In this subsection we evaluate how SOLEP macros can improve performance in the competition system. We compare the planner with implementation enhancements against the planner with both implementation enhancements and SOLEP macros.
For each of the seven test domains, we show the number of expanded nodes and the total CPU time, again, on a logarithmic scale. A CPU time chart shows no distinction between a problem solved very quickly (within a time close to 0) and a problem that could not be solved. To determine what the case is, check the corresponding node chart, where the absence of a data point always means no solution.
Figure 17 summarizes the results in Satellite, Promela Optical Telegraph, and Promela Dining Philosophers. In Satellite and Promela Optical Telegraph, macros greatly improve performance over the whole problem sets, allowing MACROFF to win these domain formulations in the competition. In Promela Optical Telegraph macros led to solving 12 additional problems. The savings in Promela Dining Philosophers are limited, resulting in one more problem solved.
Figure 18 shows the results in the ADL version of Airport. The savings in terms of expanded nodes are significant, but they have little effect on the total running time. In this domain, the preprocessing costs dominate the total running time.
The complexity of preprocessing in Airport also limits the number of solved problems to 21. The planner can solve more problems when the STRIPS version of Airport is used, but no macros could be generated for this domain version. STRIPS Airport contains one domain definition for each problem instance, whereas our learning method requires several training problems for a domain definition.
Figure 19 contains the results in Pipesworld NonTemporal NoTankage, Pipesworld NonTemporal Tankage, and PSR. In Pipesworld NonTemporal NoTankage, macros often lead to significant speedup. As a result, the system solves four new problems. On the other hand, the system with macros fails in three previously solved problems. The contribution of macros is less significant in Pipesworld NonTemporal Tankage. The system with macros solves two new problems and fails in one previously solved instance. Out of all seven benchmarks, PSR is the domain where macros have the smallest impact. Both systems solve 29 problems using similar amounts of resources. In the competition official run, MACROFF solved 32 problems in this domain formulation.
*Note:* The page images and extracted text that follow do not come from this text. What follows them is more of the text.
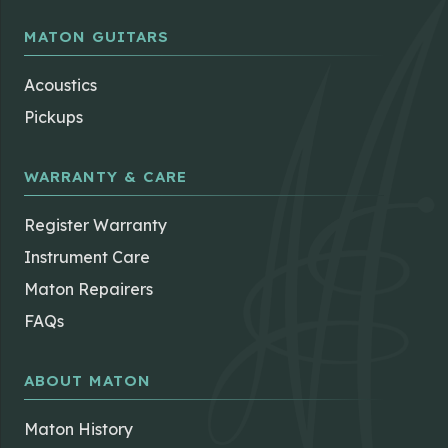
MATON GUITARS
Acoustics
Pickups
WARRANTY & CARE
Register Warranty
Instrument Care
Maton Repairers
FAQs
ABOUT MATON
Maton History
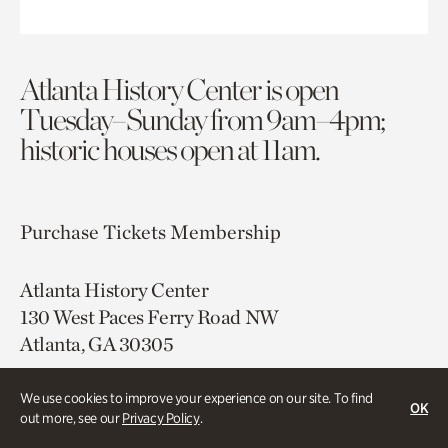
Atlanta History Center is open
Tuesday–Sunday from 9am–4pm;
historic houses open at 11am.
Purchase Tickets
Membership
Atlanta History Center
130 West Paces Ferry Road NW
Atlanta, GA 30305
Free onsite parking
We use cookies to improve your experience on our site. To find
OK
Map & Directions
out more, see our
Privacy Policy
.
404.814.4000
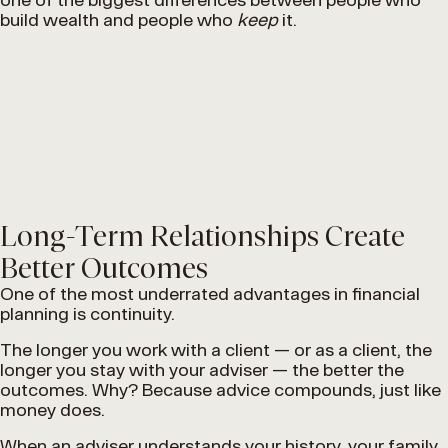
build wealth and people who
keep
it.
Long-Term Relationships Create
Better Outcomes
One of the most underrated advantages in financial
planning is continuity.
The longer you work with a client — or as a client, the
longer you stay with your adviser — the better the
outcomes. Why? Because advice compounds, just like
money does.
When an adviser understands your history, your family,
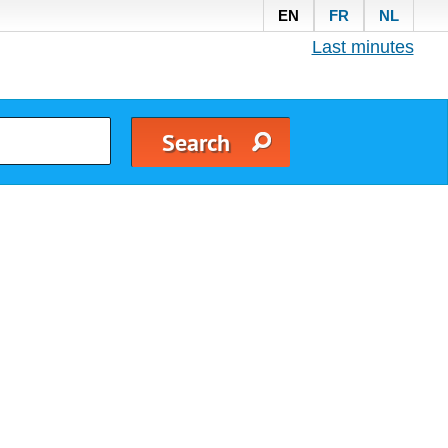
EN
FR
NL
Last minutes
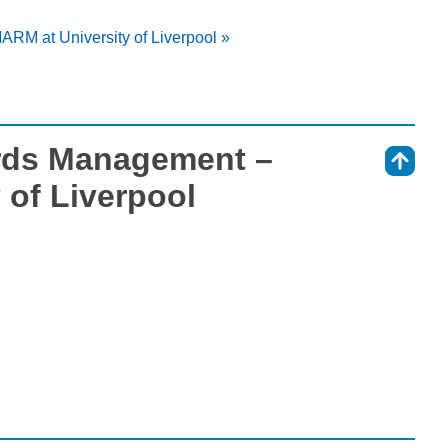
RM at University of Liverpool »
rds Management –
⇑
 of Liverpool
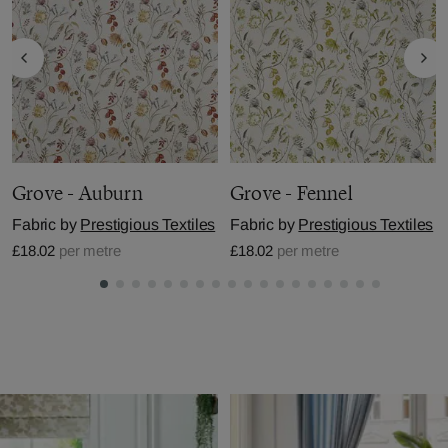
Grove - Auburn
Grove - Fennel
Fabric by
Prestigious Textiles
Fabric by
Prestigious Textiles
£18.02
per metre
£18.02
per metre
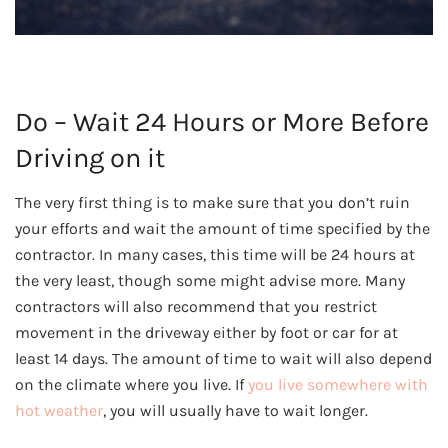
Do – Wait 24 Hours or More Before
Driving on it
The very first thing is to make sure that you don’t ruin
your efforts and wait the amount of time specified by the
contractor. In many cases, this time will be 24 hours at
the very least, though some might advise more. Many
contractors will also recommend that you restrict
movement in the driveway either by foot or car for at
least 14 days. The amount of time to wait will also depend
on the climate where you live. If
you live somewhere with
hot weather
, you will usually have to wait longer.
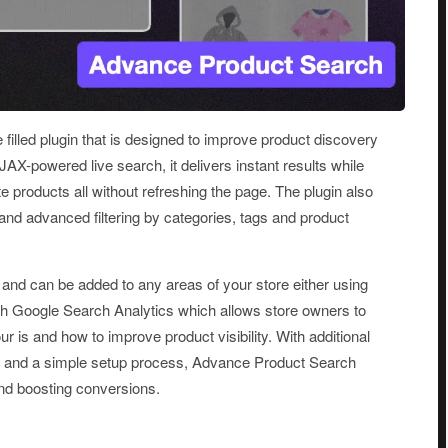
lled plugin that is designed to improve product discovery
JAX-powered live search, it delivers instant results while
 products all without refreshing the page. The plugin also
d advanced filtering by categories, tags and product
nd can be added to any areas of your store either using
with Google Search Analytics which allows store owners to
 is and how to improve product visibility. With additional
gn and a simple setup process, Advance Product Search
 and boosting conversions.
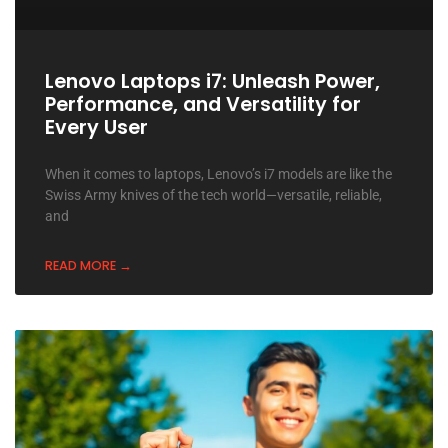
Lenovo Laptops i7: Unleash Power,
Performance, and Versatility for
Every User
When it comes to laptops, Lenovo’s i7 models are like the
Swiss Army knives of the tech world—versatile, reliable,
and
READ MORE →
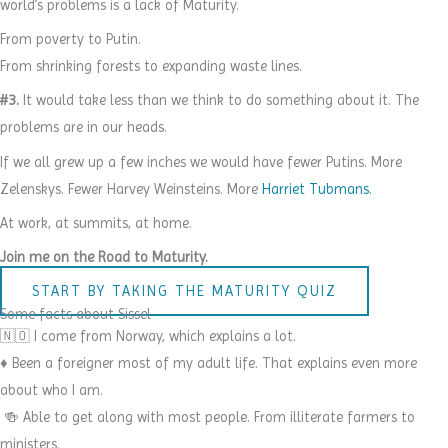
world’s problems is a lack of Maturity.
From poverty to Putin.
From shrinking forests to expanding waste lines.
#3.
It would take less than we think to do something about it. The
problems are in our heads.
If we all grew up a few inches we would have fewer Putins. More
Zelenskys. Fewer Harvey Weinsteins. More
Harriet Tubmans.
At work, at summits, at home.
Join me on the Road to Maturity.
START BY TAKING THE MATURITY QUIZ
Some facts about Sissel
🇳🇴 I come from Norway, which explains a lot.
♦️ Been a foreigner most of my adult life. That explains even more
about who I am.
🍻 Able to get along with most people. From illiterate farmers to
ministers.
Table 3 shows the number of training problems, the total training time, and the selected macros in each domain. The training phase uses 10 problems for each of Airport, Satellite, Pipesworld NonTemporal NoTankage, and PSR. We reduced the training set to 5 problems for Promela Optical Telegraph, 6 problems for Promela Dining Philosophers, and 5 problems for Pipesworld NonTemporal Tankage. In Promela Optical Telegraph, the planner with no macros solves 13 problems, and using most of them for training would leave little room for evaluating the learned macros. The situation is similar in Promela Dining Philosophers; the planner with no macros solves 12 problems. In Pipesworld NonTemporal Tankage, the smaller number of training problems is caused by both the long training time and the structure of the competition problem set. The first 10 problems use only a part of the domain operators, so we did not include these into the training set. Out of the remaining problems, the planner with no macros solves 11 instances. The large training times in Pipesworld NonTemporal Tankage and PSR are caused by the increased difficulty of the training problems.